__Texte de lecture__.

Synonymes du Nouveau Testament

56.
Ἁπλοῦς, ἀκέραιος, ἄκακος, ἄδολος
Simple, intègre, innocent, sincère

Ce groupe réunit quelques unes des grâces les plus excellentes du chrétien, ou plutôt, comme on le verra, il exprime la même grâce sous des images diverses, et seulement avec de légères teintes de différence réelle.

Ἁπλοῦς ne paraît que deux fois dans le N. T. (Matthieu 6.22 ; Luc 11.34) ; mais ἁπλότης, sept ou peut-être huit fois, et toujours dans les épîtres de St. Paul ; ἁπλῶς, une fois (Jacques 1.5). Il serait tout à fait impossible de renchérir sur le mot « simpleb », dérivé de ἁπλόω, « expando », « explico », ce qui est étendu, et partant, sans plis ou rides ; tout à fait opposé au πολύπλοκος de Job 5.13 ; comparez « simplex » (non, « sans plis », mais « n’ayant qu’un pli », car c’est « semel », non « sine », qui est au fond de la première syllabe ; en all. « einfältig », voyez Donaldson, Verronianus, p. 39) qui est son exact représentant en latin et un mot également en usage honorable. Cette notion de sincérité, de simplicité, d’absence de plis qui gît, selon son étymologie, dans ἁπλοῦς, prédomine aussi dans l’emploi qu’on en faitc — « animus alienus a versutia, fraude, simulatione, dolo malo, et studio nocendi aliis » (Suicer).

b – Une excellente note de Fritzsche (Comm. on the Rom., vol. 3, p. 64), prouve que ἁπλότης ne signifie jamais libéralité, par lequel nos traductions l’ont si souvent rendu. (Rilliet : Jacques 1.5 : simplement. Tr.)

c – Rappelons que le contraire de sincérité est duplicité. Je trouve aussi, en vieux français, doubler signifiant tromper. Dr A. Scheler.

__Consigne A__. Combien de fois ἁπλοῦς paraît-il dans le Nouveau Testament, d'après le texte de lecture ?
__Consigne B__. Résumez le texte de lecture en deux phrases.
Les lignes n'entrent aucunement en compte ici.

__Lignes fournies__.
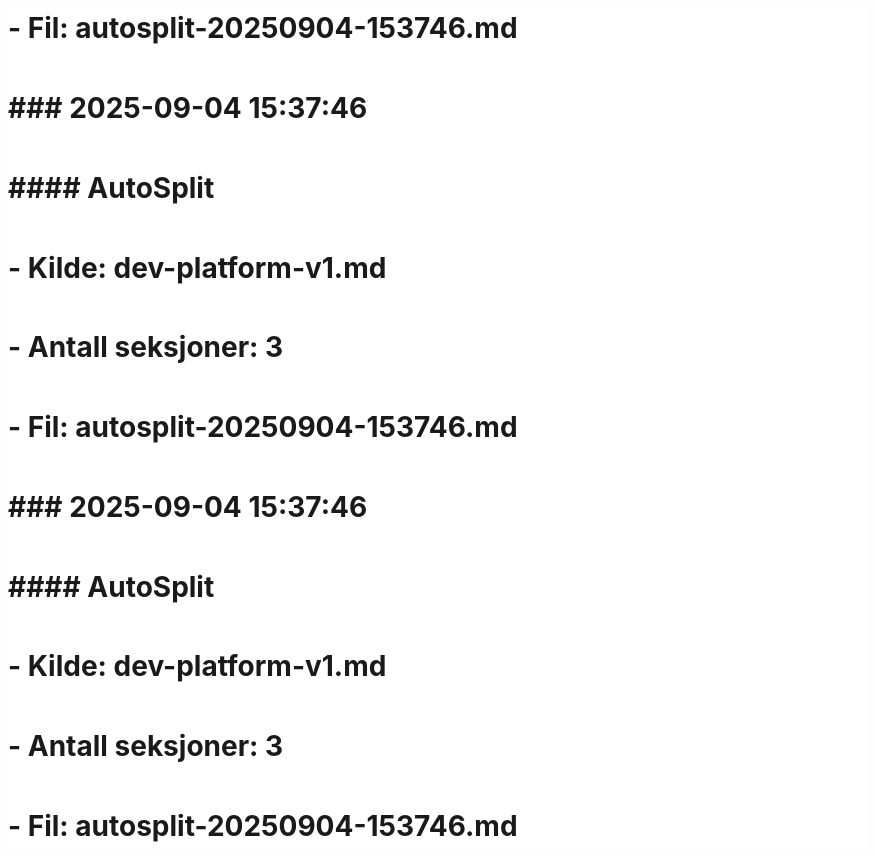# \- Fil: autosplit-20250904-153746.md

#

#

#

#

# \### 2025-09-04 15:37:46

# \#### AutoSplit

# \- Kilde: dev-platform-v1.md

# \- Antall seksjoner: 3

# \- Fil: autosplit-20250904-153746.md

#

#

#

#

# \### 2025-09-04 15:37:46

# \#### AutoSplit

# \- Kilde: dev-platform-v1.md

# \- Antall seksjoner: 3

# \- Fil: autosplit-20250904-153746.md

#

#

#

__Corrigé détaillé A__. Deux fois, en Matthieu 6.22 et en Luc 11.34.

__Corrigé détaillé B__. Les quatre mots grecs de ce groupe expriment au fond une même grâce du chrétien sous des images diverses, avec seulement de légères nuances réelles. Dérivé de ἁπλόω, ἁπλοῦς désigne ce qui est étendu et donc sans plis, et cette notion de sincérité et de simplicité prédomine aussi dans l'emploi qu'on en fait.